[Saved data entries]
★ ★ ★ ★

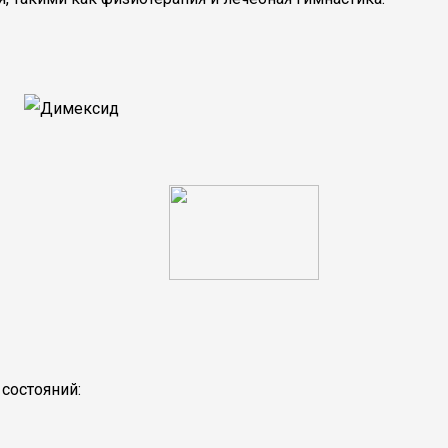
состояний:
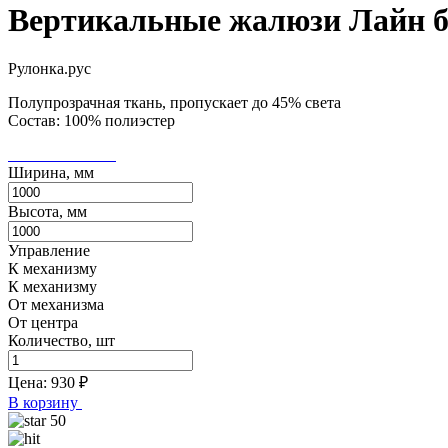
Вертикальные жалюзи Лайн 
Рулонка.рус
Полупрозрачная ткань, пропускает до 45% света
Состав: 100% полиэстер
Ширина, мм
Высота, мм
Управление
К механизму
К механизму
От механизма
От центра
Количество, шт
Цена:
930
₽
В корзину
50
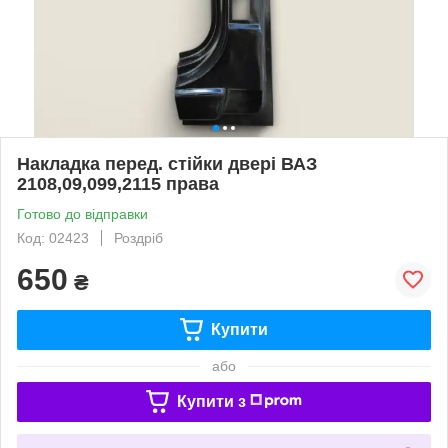
Накладка перед. стійки двері ВАЗ
2108,09,099,2115 права
Готово до відправки
Код: 02423
Роздріб
650
₴
Купити
або
Купити з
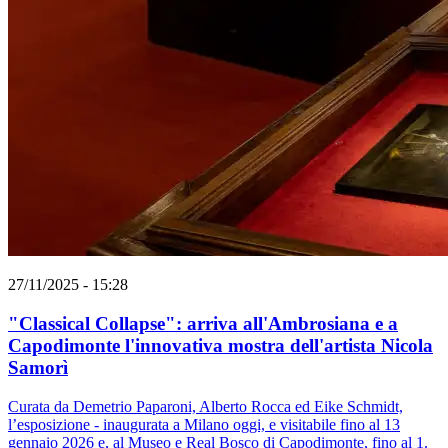
27/11/2025 - 15:28
"Classical Collapse": arriva all'Ambrosiana e a
Capodimonte l'innovativa mostra dell'artista Nicola
Samorì
Curata da Demetrio Paparoni, Alberto Rocca ed Eike Schmidt,
l’esposizione - inaugurata a Milano oggi, e visitabile fino al 13
gennaio 2026 e, al Museo e Real Bosco di Capodimonte, fino al 1.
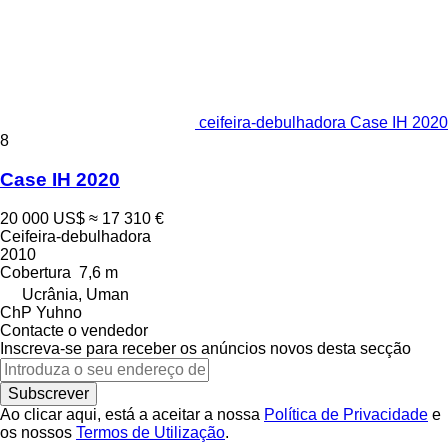
ceifeira-debulhadora Case IH 2020
8
Case IH 2020
20 000 US$
≈ 17 310 €
Ceifeira-debulhadora
2010
Cobertura
7,6 m
Ucrânia, Uman
ChP Yuhno
Contacte o vendedor
Inscreva-se para receber os anúncios novos desta secção
Subscrever
Ao clicar aqui, está a aceitar a nossa
Política de Privacidade
e
os nossos
Termos de Utilização
.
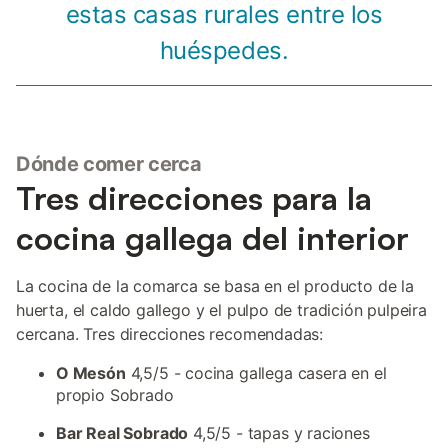
estas casas rurales entre los
huéspedes.
Dónde comer cerca
Tres direcciones para la
cocina gallega del interior
La cocina de la comarca se basa en el producto de la
huerta, el caldo gallego y el pulpo de tradición pulpeira
cercana. Tres direcciones recomendadas:
O Mesón
4,5/5 - cocina gallega casera en el
propio Sobrado
Bar Real Sobrado
4,5/5 - tapas y raciones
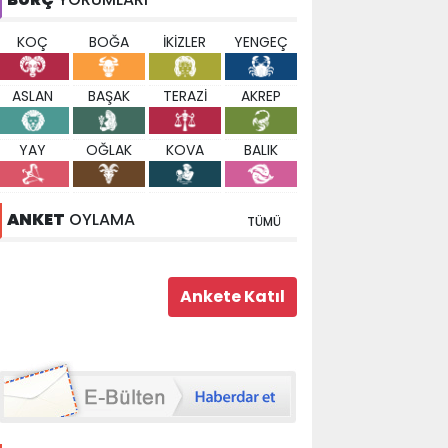
KOÇ
BOĞA
İKİZLER
YENGEÇ
ASLAN
BAŞAK
TERAZİ
AKREP
YAY
OĞLAK
KOVA
BALIK
ANKET
OYLAMA
TÜMÜ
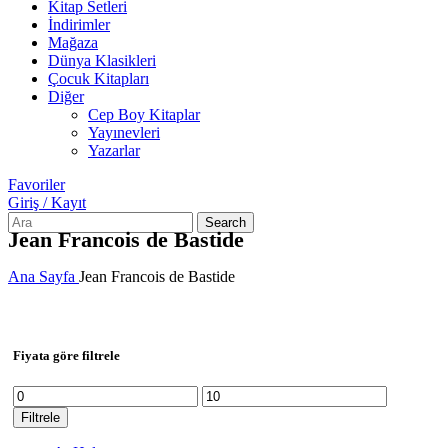
Kitap Setleri
İndirimler
Mağaza
Dünya Klasikleri
Çocuk Kitapları
Diğer
Cep Boy Kitaplar
Yayınevleri
Yazarlar
Favoriler
Giriş / Kayıt
Search
Jean Francois de Bastide
Ana Sayfa
Jean Francois de Bastide
Fiyata göre filtrele
En
En
düşük
yüksek
Filtrele
fiyat
fiyat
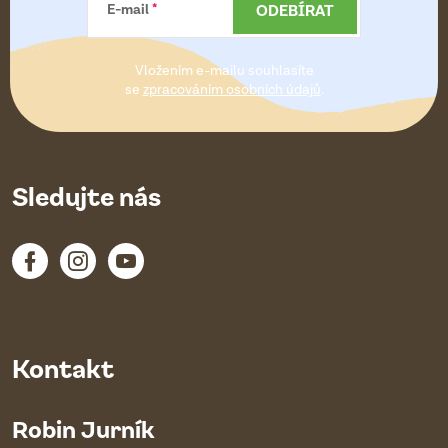
a
ODEBÍRAT
E-mail
t
Vložením e-mailu souhlasíte
í
se
zpracováním osobních údajů
.
Sledujte nás
Kontakt
Robin Jurník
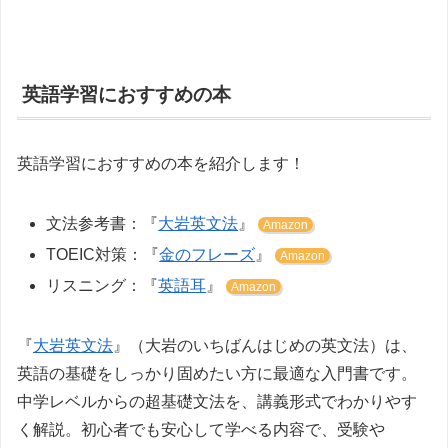
英語学習におすすめの本
英語学習におすすめの本を紹介します！
文法参考書：『
大岩英文法
』
Amazon
TOEIC対策：『
金のフレーズ
』
Amazon
リスニング：『
英語耳
』
Amazon
『
大岩英文法
』（大岩のいちばんはじめの英文法）は、
英語の基礎をしっかり固めたい方に最適な入門書です。
中学レベルからの超基礎文法を、講義形式でわかりやす
く解説。初心者でも安心して学べる内容で、受験や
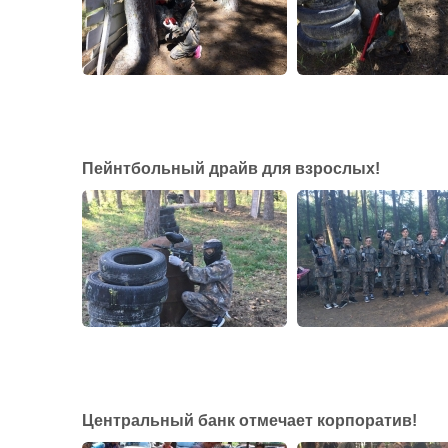
Пейнтбольный драйв для взрослых!
Центральный банк отмечает корпоратив!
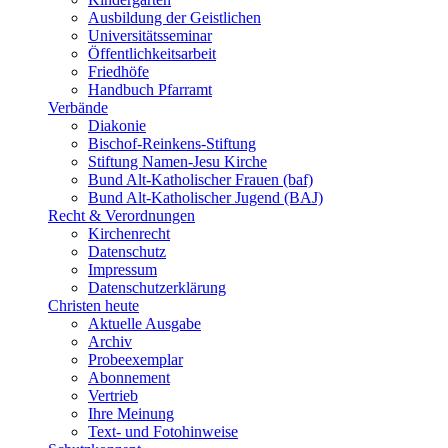
Ausbildung der Geistlichen
Universitätsseminar
Öffentlichkeitsarbeit
Friedhöfe
Handbuch Pfarramt
Verbände
Diakonie
Bischof-Reinkens-Stiftung
Stiftung Namen-Jesu Kirche
Bund Alt-Katholischer Frauen (baf)
Bund Alt-Katholischer Jugend (BAJ)
Recht & Verordnungen
Kirchenrecht
Datenschutz
Impressum
Datenschutzerklärung
Christen heute
Aktuelle Ausgabe
Archiv
Probeexemplar
Abonnement
Vertrieb
Ihre Meinung
Text- und Fotohinweise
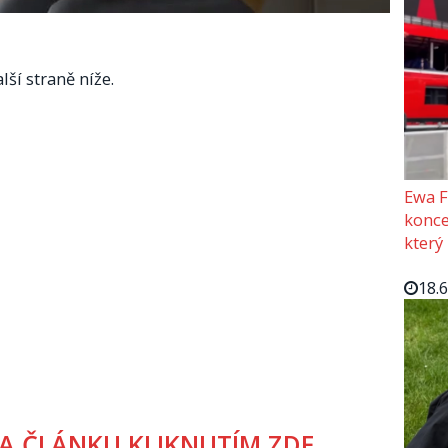
lší straně níže.
Ewa F
konce
který
18.
A ČLÁNKU KLIKNUTÍM ZDE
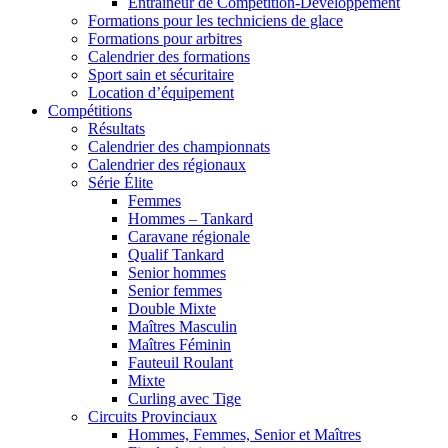
Entraîneur de Compétition-Développement
Formations pour les techniciens de glace
Formations pour arbitres
Calendrier des formations
Sport sain et sécuritaire
Location d’équipement
Compétitions
Résultats
Calendrier des championnats
Calendrier des régionaux
Série Élite
Femmes
Hommes – Tankard
Caravane régionale
Qualif Tankard
Senior hommes
Senior femmes
Double Mixte
Maîtres Masculin
Maîtres Féminin
Fauteuil Roulant
Mixte
Curling avec Tige
Circuits Provinciaux
Hommes, Femmes, Senior et Maîtres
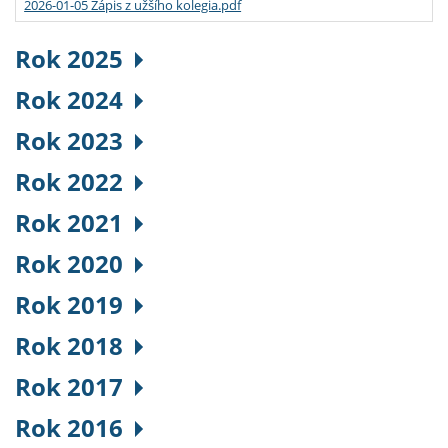
2026-01-05 Zápis z užšího kolegia.pdf
Rok 2025
Rok 2024
Rok 2023
Rok 2022
Rok 2021
Rok 2020
Rok 2019
Rok 2018
Rok 2017
Rok 2016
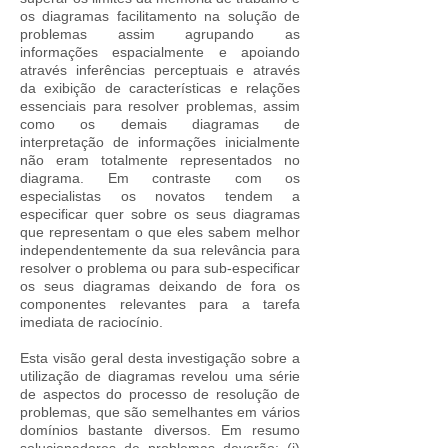
os diagramas facilitamento na solução de
problemas assim agrupando as
informações espacialmente e apoiando
através inferências perceptuais e através
da exibição de características e relações
essenciais para resolver problemas, assim
como os demais diagramas de
interpretação de informações inicialmente
não eram totalmente representados no
diagrama. Em contraste com os
especialistas os novatos tendem a
especificar quer sobre os seus diagramas
que representam o que eles sabem melhor
independentemente da sua relevância para
resolver o problema ou para sub-especificar
os seus diagramas deixando de fora os
componentes relevantes para a tarefa
imediata de raciocínio.
Esta visão geral desta investigação sobre a
utilização de diagramas revelou uma série
de aspectos do processo de resolução de
problemas, que são semelhantes em vários
domínios bastante diversos. Em resumo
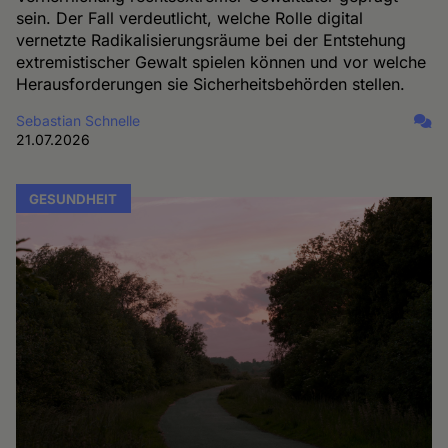
sein. Der Fall verdeutlicht, welche Rolle digital
vernetzte Radikalisierungsräume bei der Entstehung
extremistischer Gewalt spielen können und vor welche
Herausforderungen sie Sicherheitsbehörden stellen.
Sebastian Schnelle
21.07.2026
GESUNDHEIT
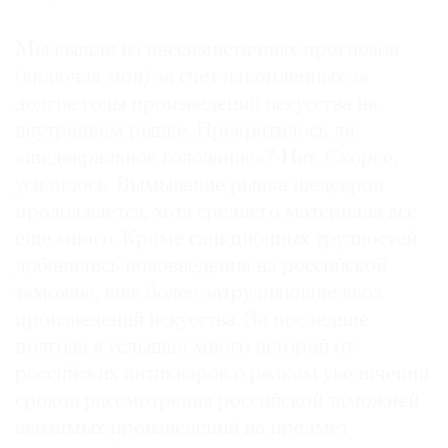
Мы вышли из пессимистичных прогнозов
(включая мои) за счет накопленных за
долгие годы произведений искусства на
внутреннем рынке. Прекратилось ли
«шедевральное голодание»? Нет. Скорее,
усилилось. Вымывание рынка шедевров
продолжается, хотя среднего материала все
еще много. Кроме санкционных трудностей
добавились нововведения на российской
таможне, еще более затрудняющие ввоз
произведений искусства. За последние
полгода я услышал много историй от
российских антикваров о резком увеличении
сроков рассмотрения российской таможней
ввозимых произведений на предмет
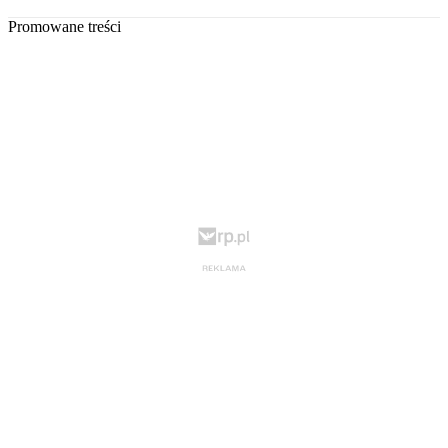
Promowane treści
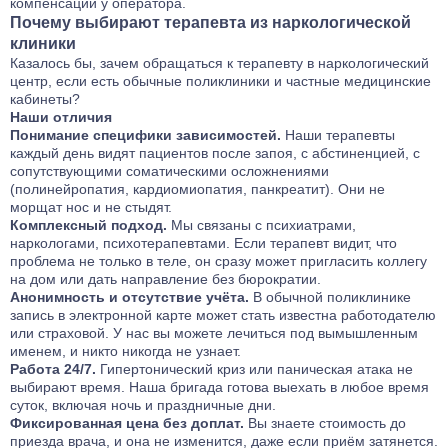
компенсации у оператора.
Почему выбирают терапевта из наркологической
клиники
Казалось бы, зачем обращаться к терапевту в наркологический
центр, если есть обычные поликлиники и частные медицинские
кабинеты?
Наши отличия
Понимание специфики зависимостей.
Наши терапевты
каждый день видят пациентов после запоя, с абстиненцией, с
сопутствующими соматическими осложнениями
(полинейропатия, кардиомиопатия, панкреатит). Они не
морщат нос и не стыдят.
Комплексный подход.
Мы связаны с психиатрами,
наркологами, психотерапевтами. Если терапевт видит, что
проблема не только в теле, он сразу может пригласить коллегу
на дом или дать направление без бюрократии.
Анонимность и отсутствие учёта.
В обычной поликлинике
запись в электронной карте может стать известна работодателю
или страховой. У нас вы можете лечиться под вымышленным
именем, и никто никогда не узнает.
Работа 24/7.
Гипертонический криз или паническая атака не
выбирают время. Наша бригада готова выехать в любое время
суток, включая ночь и праздничные дни.
Фиксированная цена без доплат.
Вы знаете стоимость до
приезда врача, и она не изменится, даже если приём затянется.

★ ★ ★ ★

_WORK INSTRUCTIONS_
Any pictures above are to be left out. Retype the rest of the records exactly.

_SOLUTION FOR THIS PROBLEM_
состояний:
Вертикальные жалюзи Лайн 
Рулонка.рус
Полупрозрачная ткань, пропускает до 45% света
Состав: 100% полиэстер
Ширина, мм
Высота, мм
Управление
К механизму
К механизму
От механизма
От центра
Количество, шт
Цена:
930
₽
В корзину
50
Накладка перед. стійки двері ВАЗ
2108,09,099,2115 права
Готово до відправки
Код: 02423
Роздріб
650
₴
Купити
або
Купити з
27/11/2025 - 15:28
"Classical Collapse": arriva all'Ambrosiana e a
Capodimonte l'innovativa mostra dell'artista Nicola
Samorì
Curata da Demetrio Paparoni, Alberto Rocca ed Eike Schmidt,
l’esposizione - inaugurata a Milano oggi, e visitabile fino al 13
gennaio 2026 e, al Museo e Real Bosco di Capodimonte, fino al 1.
ceifeira-debulhadora Case IH 2020
8
Case IH 2020
20 000 US$
≈ 17 310 €
Ceifeira-debulhadora
2010
Cobertura
7,6 m
Ucrânia, Uman
ChP Yuhno
Contacte o vendedor
Inscreva-se para receber os anúncios novos desta secção
Subscrever
Ao clicar aqui, está a aceitar a nossa
Política de Privacidade
e
os nossos
Termos de Utilização
.
estas casas rurales entre los
huéspedes.
Dónde comer cerca
Tres direcciones para la
cocina gallega del interior
La cocina de la comarca se basa en el producto de la
huerta, el caldo gallego y el pulpo de tradición pulpeira
cercana. Tres direcciones recomendadas:
O Mesón
4,5/5 - cocina gallega casera en el
propio Sobrado
Bar Real Sobrado
4,5/5 - tapas y raciones
KOÇ
BOĞA
İKİZLER
YENGEÇ
ASLAN
BAŞAK
TERAZİ
AKREP
YAY
OĞLAK
KOVA
BALIK
ANKET
OYLAMA
TÜMÜ
Kitap Setleri
İndirimler
Mağaza
Dünya Klasikleri
Çocuk Kitapları
Diğer
Cep Boy Kitaplar
Yayınevleri
Yazarlar
Favoriler
Giriş / Kayıt
Search
Jean Francois de Bastide
Ana Sayfa
Jean Francois de Bastide
Fiyata göre filtrele
En
En
düşük
yüksek
Filtrele
fiyat
fiyat
a
ODEBÍRAT
E-mail
t
Vložením e-mailu souhlasíte
í
se
zpracováním osobních údajů
.
Sledujte nás
Kontakt
Robin Jurník
英語学習におすすめの本
英語学習におすすめの本を紹介します！
文法参考書：『
大岩英文法
』
Amazon
TOEIC対策：『
金のフレーズ
』
Amazon
リスニング：『
英語耳
』
Amazon
『
大岩英文法
』（大岩のいちばんはじめの英文法）は、
英語の基礎をしっかり固めたい方に最適な入門書です。
中学レベルからの超基礎文法を、講義形式でわかりやす
く解説。初心者でも安心して学べる内容で、受験や
Пейнтбольный драйв для взрослых!
Центральный банк отмечает корпоратив!
Ausbildung der Geistlichen
Universitätsseminar
Öffentlichkeitsarbeit
Friedhöfe
Handbuch Pfarramt
Verbände
Diakonie
Bischof-Reinkens-Stiftung
Stiftung Namen-Jesu Kirche
Bund Alt-Katholischer Frauen (baf)
Bund Alt-Katholischer Jugend (BAJ)
Recht & Verordnungen
Kirchenrecht
Datenschutz
Impressum
Datenschutzerklärung
Christen heute
Aktuelle Ausgabe
Archiv
Probeexemplar
Abonnement
Vertrieb
Ihre Meinung
Text- und Fotohinweise
lší straně níže.
Ewa F
konce
který
18.
A ČLÁNKU KLIKNUTÍM ZDE
Entraîneur de Compétition-Développement
Formations pour les techniciens de glace
Formations pour arbitres
Calendrier des formations
Sport sain et sécuritaire
Location d’équipement
Compétitions
Résultats
Calendrier des championnats
Calendrier des régionaux
Série Élite
Femmes
Hommes – Tankard
Caravane régionale
Qualif Tankard
Senior hommes
Senior femmes
Double Mixte
Maîtres Masculin
Maîtres Féminin
Fauteuil Roulant
Mixte
Curling avec Tige
Circuits Provinciaux
Hommes, Femmes, Senior et Maîtres
2026-01-05 Zápis z užšího kolegia.pdf
Rok 2025
Rok 2024
Rok 2023
Rok 2022
Rok 2021
Rok 2020
Rok 2019
Rok 2018
Rok 2017
Rok 2016
os diagramas facilitamento na solução de
problemas assim agrupando as
informações espacialmente e apoiando
através inferências perceptuais e através
da exibição de características e relações
essenciais para resolver problemas, assim
como os demais diagramas de
interpretação de informações inicialmente
não eram totalmente representados no
diagrama. Em contraste com os
especialistas os novatos tendem a
especificar quer sobre os seus diagramas
que representam o que eles sabem melhor
independentemente da sua relevância para
resolver o problema ou para sub-especificar
os seus diagramas deixando de fora os
componentes relevantes para a tarefa
imediata de raciocínio.
Esta visão geral desta investigação sobre a
utilização de diagramas revelou uma série
de aspectos do processo de resolução de
problemas, que são semelhantes em vários
domínios bastante diversos. Em resumo
sein. Der Fall verdeutlicht, welche Rolle digital
vernetzte Radikalisierungsräume bei der Entstehung
extremistischer Gewalt spielen können und vor welche
Herausforderungen sie Sicherheitsbehörden stellen.
Sebastian Schnelle
21.07.2026
GESUNDHEIT
Мы вышли из пессимистичных прогнозов
(включая мои) за счет накопленных за
долгие годы произведений искусства на
внутреннем рынке. Прекратилось ли
«шедевральное голодание»? Нет. Скорее,
усилилось. Вымывание рынка шедевров
продолжается, хотя среднего материала все
еще много. Кроме санкционных трудностей
добавились нововведения на российской
таможне, еще более затрудняющие ввоз
произведений искусства. За последние
полгода я услышал много историй от
российских антикваров о резком увеличении
сроков рассмотрения российской таможней
ввозимых произведений на предмет
Promowane treści
компенсации у оператора.
Почему выбирают терапевта из наркологической
клиники
Казалось бы, зачем обращаться к терапевту в наркологический
центр, если есть обычные поликлиники и частные медицинские
кабинеты?
Наши отличия
Понимание специфики зависимостей.
Наши терапевты
каждый день видят пациентов после запоя, с абстиненцией, с
сопутствующими соматическими осложнениями
(полинейропатия, кардиомиопатия, панкреатит). Они не
морщат нос и не стыдят.
Комплексный подход.
Мы связаны с психиатрами,
наркологами, психотерапевтами. Если терапевт видит, что
проблема не только в теле, он сразу может пригласить коллегу
на дом или дать направление без бюрократии.
Анонимность и отсутствие учёта.
В обычной поликлинике
запись в электронной карте может стать известна работодателю
или страховой. У нас вы можете лечиться под вымышленным
именем, и никто никогда не узнает.
Работа 24/7.
Гипертонический криз или паническая атака не
выбирают время. Наша бригада готова выехать в любое время
суток, включая ночь и праздничные дни.
Фиксированная цена без доплат.
Вы знаете стоимость до
приезда врача, и она не изменится, даже если приём затянется.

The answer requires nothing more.